Compounding the issue is that once a confession, even a blatantly false one, is secured, investigations tend to stop. And it’s legal in the US for police to lie to suspects about evidence. “The police in this country can flat-out lie to you to make you think you have no choice but to confess,” Oliver said, which he called “crazy”. Most other countries don’t allow it, “and for good reason – it is far too powerful a tool.”
As a whole, “the overwhelming pressure of a police interrogation, coupled with their ability to invent evidence, can actually make people question their own memories”, Oliver continued. These tactics, unsurprisingly, prey on already vulnerable people – research shows that false confessions played a role in 34% of wrongful convictions involving those under 18, and in 69% of cases involving mental illness or intellectual disability.
Regardless of the tactics, it’s not guaranteed that juries will see anything beyond the confession; only 30 states require showing the recording of all or some of the interrogation. “You just cannot get the full story from seeing one short clip,” said Oliver. It would be like basing the plot of One Tree Hill, a teen soap about high school basketball, just on its infamous scene of a dog eating a heart transplant.

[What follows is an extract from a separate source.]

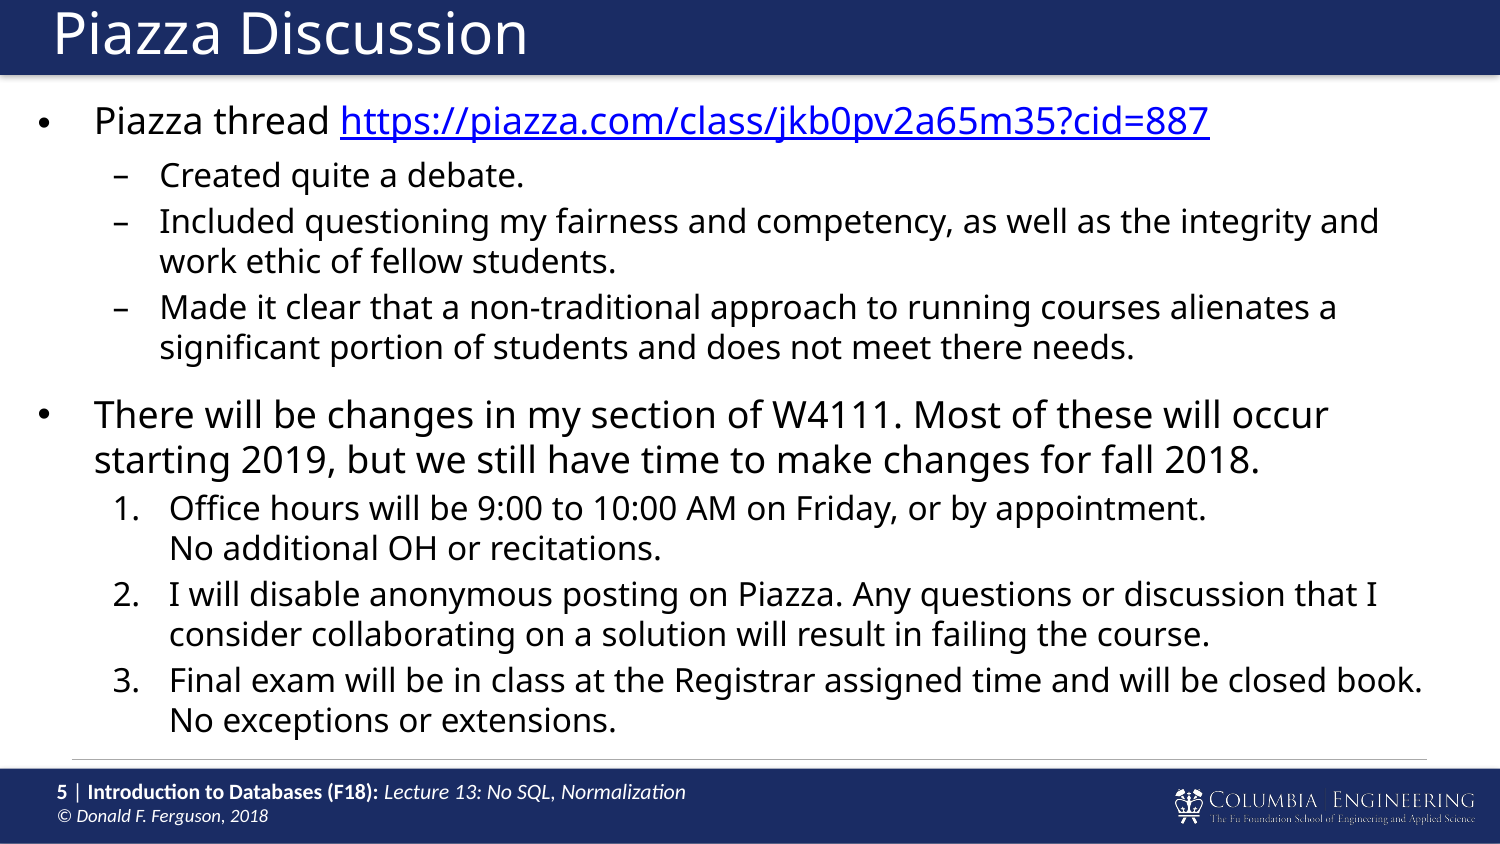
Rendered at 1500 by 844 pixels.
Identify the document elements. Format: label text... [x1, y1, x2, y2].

list Piazza thread https://piazza.com/class/jkb0pv2a65m35?cid=887 Created quite a debate. Included questioning my fairness and competency, as well as the integrity and work ethic of fellow students. Made it clear that a non-traditional approach to running courses alienates a significant portion of students and does not meet there needs. There will be changes in my section of W4111. Most of these will occur starting 2019, but we still have time to make changes for fall 2018. Office hours will be 9:00 to 10:00 AM on Friday, or by appointment. No additional OH or recitations. I will disable anonymous posting on Piazza. Any questions or discussion that I consider collaborating on a solution will result in failing the course. Final exam will be in class at the Registrar assigned time and will be closed book. No exceptions or extensions. [37, 96, 1432, 741]
title Piazza Discussion [37, 0, 1396, 61]
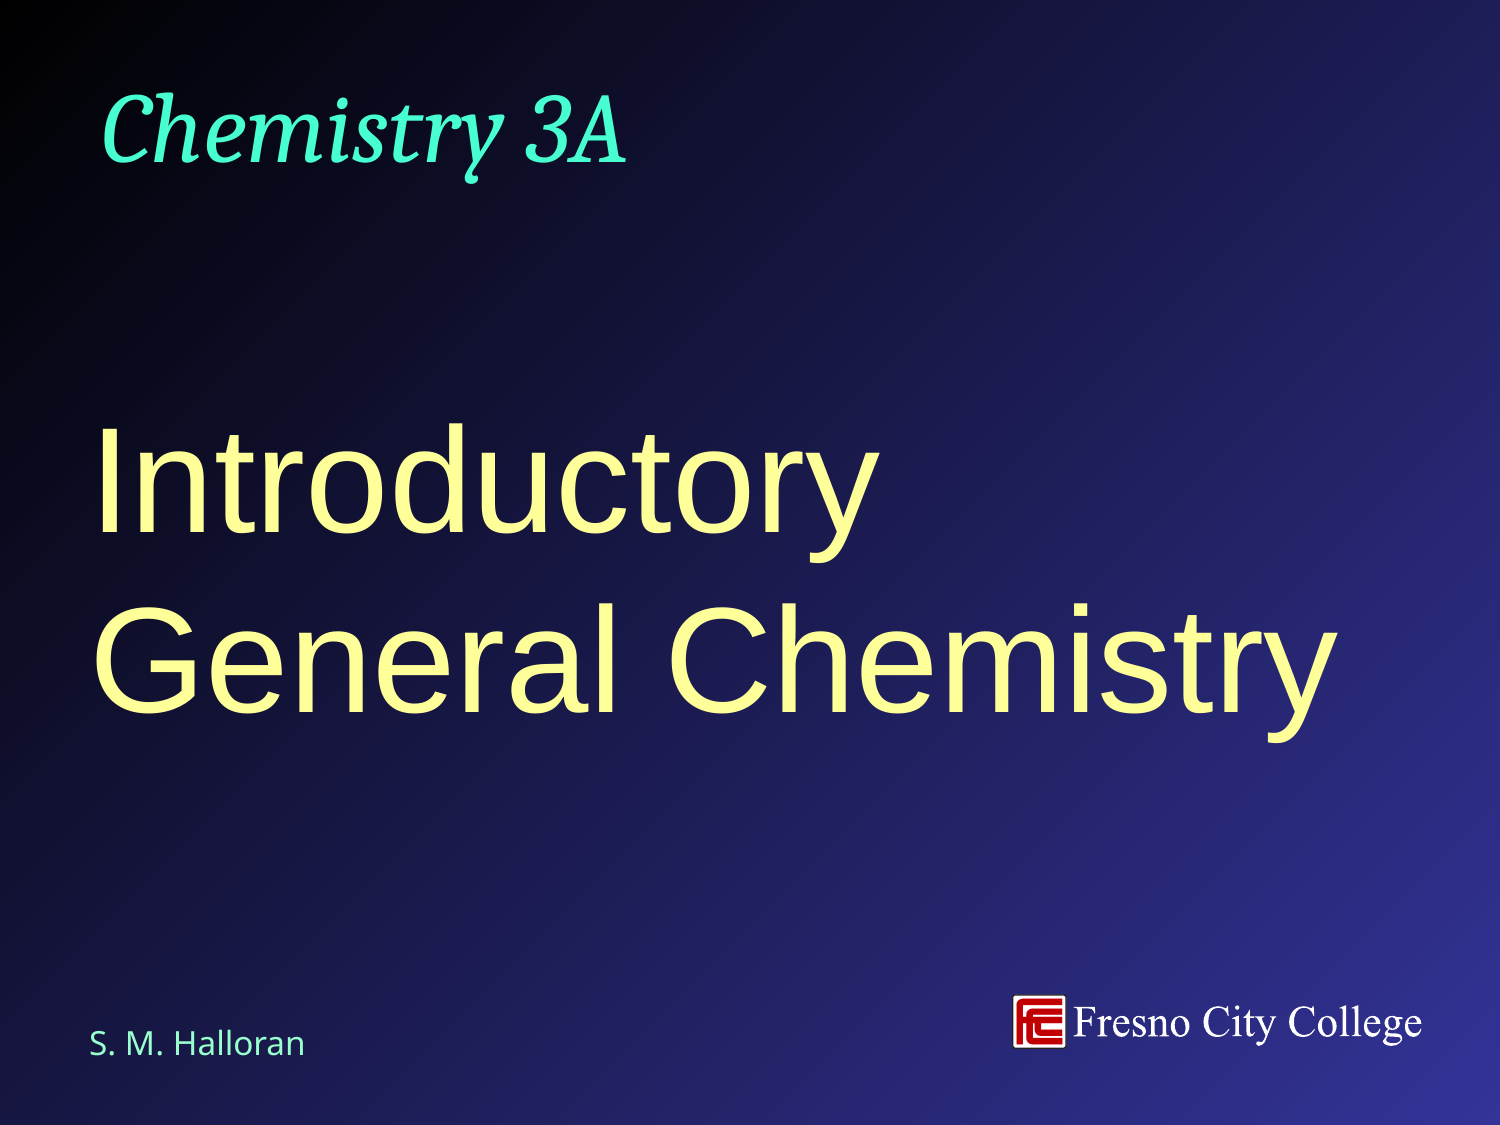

The current issue with police interrogations is “the same problem that we have with policing at large,” said Oliver. “They’re emboldened to act however they’d like in a system where they hold an undue amount of power with very few protections for civilians, especially the most vulnerable.”
What can be done? Oliver argued that US courts should require that interrogations be recorded and shown in their entirety and that police should be banned from lying to suspects, “because it is madness that they are currently allowed to do that”.
There has been some movement on this front already; Oregon, Illinois and Utah have already banned police from lying to juvenile suspects, and New York has introduced legislation that would ban lying to all suspects and require courts to evaluate the reliability of confession evidence before using it. “That should be adopted absolutely everywhere,” said Oliver.
In the meantime, there’s decades of cultural conditioning from crime procedurals and “ends justify the means” cops to undo. “Our misconceptions about police interrogations have been hammered in by crime dramas,” said Oliver, “and they’ve been hammered in deep.”